Cirrhosis is not an "outbreak" situation in the typical sense. It's a chronic, progressive condition. The duration of cirrhosis varies greatly from person to person. It can take years or even decades to develop. Once cirrhosis develops, it is usually a lifelong condition that requires ongoing management. Survival depends on the cause of the cirrhosis, the severity of the liver damage, and the overall health of the individual.

How is it diagnosed?


Cirrhosis is diagnosed through a combination of:

Medical history and physical exam: The doctor will ask about your medical history, alcohol consumption, medications, and family history of liver disease.

Blood tests: Liver function tests, complete blood count (CBC), and tests for viral hepatitis and autoimmune antibodies.

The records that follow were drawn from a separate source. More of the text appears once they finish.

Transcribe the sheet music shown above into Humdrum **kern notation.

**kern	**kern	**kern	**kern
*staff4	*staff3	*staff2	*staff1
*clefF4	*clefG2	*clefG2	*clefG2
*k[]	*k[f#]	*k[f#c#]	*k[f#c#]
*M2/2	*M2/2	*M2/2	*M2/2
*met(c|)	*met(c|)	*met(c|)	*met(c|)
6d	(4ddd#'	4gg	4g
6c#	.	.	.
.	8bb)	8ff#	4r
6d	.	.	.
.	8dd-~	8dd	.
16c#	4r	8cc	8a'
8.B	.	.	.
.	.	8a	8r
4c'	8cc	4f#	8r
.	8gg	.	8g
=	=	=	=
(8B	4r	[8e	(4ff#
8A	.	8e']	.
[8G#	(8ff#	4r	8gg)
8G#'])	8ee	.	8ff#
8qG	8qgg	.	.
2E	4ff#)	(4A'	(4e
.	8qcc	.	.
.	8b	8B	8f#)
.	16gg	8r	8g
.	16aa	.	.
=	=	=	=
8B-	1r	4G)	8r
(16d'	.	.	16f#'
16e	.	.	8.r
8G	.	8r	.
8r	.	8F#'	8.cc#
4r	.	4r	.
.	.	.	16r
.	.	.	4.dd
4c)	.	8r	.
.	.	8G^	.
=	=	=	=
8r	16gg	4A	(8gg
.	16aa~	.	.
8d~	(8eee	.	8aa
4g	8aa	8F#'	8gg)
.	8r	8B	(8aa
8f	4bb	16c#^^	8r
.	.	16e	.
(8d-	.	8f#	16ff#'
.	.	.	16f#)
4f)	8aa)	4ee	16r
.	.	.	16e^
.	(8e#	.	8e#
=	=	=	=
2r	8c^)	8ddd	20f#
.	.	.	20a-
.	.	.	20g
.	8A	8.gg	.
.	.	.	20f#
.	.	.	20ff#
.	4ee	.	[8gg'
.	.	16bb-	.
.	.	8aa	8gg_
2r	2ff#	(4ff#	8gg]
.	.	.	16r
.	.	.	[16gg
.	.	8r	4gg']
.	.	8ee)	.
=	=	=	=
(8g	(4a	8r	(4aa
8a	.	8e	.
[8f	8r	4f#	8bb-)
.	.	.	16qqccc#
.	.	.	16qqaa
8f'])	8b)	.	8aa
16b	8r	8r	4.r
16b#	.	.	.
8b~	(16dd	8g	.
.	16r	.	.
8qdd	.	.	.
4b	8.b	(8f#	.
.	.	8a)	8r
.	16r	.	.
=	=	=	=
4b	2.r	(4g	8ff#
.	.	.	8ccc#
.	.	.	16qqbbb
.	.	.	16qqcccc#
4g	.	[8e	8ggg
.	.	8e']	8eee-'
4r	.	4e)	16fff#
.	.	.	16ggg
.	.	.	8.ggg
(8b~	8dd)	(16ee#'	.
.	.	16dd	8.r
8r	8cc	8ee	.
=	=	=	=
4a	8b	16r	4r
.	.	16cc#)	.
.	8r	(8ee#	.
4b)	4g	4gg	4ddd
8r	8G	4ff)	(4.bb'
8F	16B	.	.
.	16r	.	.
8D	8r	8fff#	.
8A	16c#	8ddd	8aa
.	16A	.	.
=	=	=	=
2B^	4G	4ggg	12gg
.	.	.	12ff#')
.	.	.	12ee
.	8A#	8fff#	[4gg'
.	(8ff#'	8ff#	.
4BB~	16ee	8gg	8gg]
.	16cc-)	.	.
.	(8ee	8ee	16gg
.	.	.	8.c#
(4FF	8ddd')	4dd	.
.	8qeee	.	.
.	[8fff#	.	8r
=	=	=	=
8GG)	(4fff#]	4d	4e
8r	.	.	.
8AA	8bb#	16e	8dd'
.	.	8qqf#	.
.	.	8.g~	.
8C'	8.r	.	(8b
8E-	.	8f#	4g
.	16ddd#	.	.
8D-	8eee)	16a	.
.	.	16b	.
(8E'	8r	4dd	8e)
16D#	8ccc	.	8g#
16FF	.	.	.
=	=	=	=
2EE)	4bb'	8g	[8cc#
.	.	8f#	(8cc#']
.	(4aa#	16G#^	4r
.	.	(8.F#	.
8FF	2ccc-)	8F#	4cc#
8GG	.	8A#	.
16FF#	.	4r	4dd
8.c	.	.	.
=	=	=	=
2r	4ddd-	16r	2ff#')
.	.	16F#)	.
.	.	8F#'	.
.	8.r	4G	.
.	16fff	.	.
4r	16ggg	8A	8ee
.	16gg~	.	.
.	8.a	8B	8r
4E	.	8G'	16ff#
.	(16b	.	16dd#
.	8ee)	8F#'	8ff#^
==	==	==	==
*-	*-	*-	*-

Imaging studies: Ultrasound, CT scan, or MRI of the liver to assess the size, shape, and texture of the liver and to look for signs of complications like ascites or liver cancer.

Liver biopsy: A small sample of liver tissue is removed and examined under a microscope to confirm the diagnosis and assess the severity of the damage.

FibroScan: A noninvasive test that measures the stiffness of the liver, which can indicate the presence and severity of fibrosis.

Timeline of Symptoms


The timeline of symptoms in cirrhosis can vary widely.

Early stages: Many people have no symptoms.

As the disease progresses (months to years): Fatigue, weakness, loss of appetite, and mild abdominal discomfort may develop.

Later stages: Jaundice, edema, ascites, easy bruising, hepatic encephalopathy, and other complications may occur. The progression can be gradual or rapid, depending on the cause of the cirrhosis and the individual's overall health.

Important Considerations


Early detection and treatment of the underlying cause are crucial to slowing the progression of cirrhosis.

Cirrhosis increases the risk of liver cancer, so regular screening is important.

Liver transplantation may be an option for people with severe cirrhosis and liver failure.

Lifestyle changes, such as abstaining from alcohol and maintaining a healthy weight, are essential for managing the disease.

Individuals with cirrhosis should consult with a hepatologist (liver specialist) for optimal care and management.

Complications: Portal hypertension, esophageal varices, ascites, spontaneous bacterial peritonitis, hepatic encephalopathy, hepatorenal syndrome, liver cancer.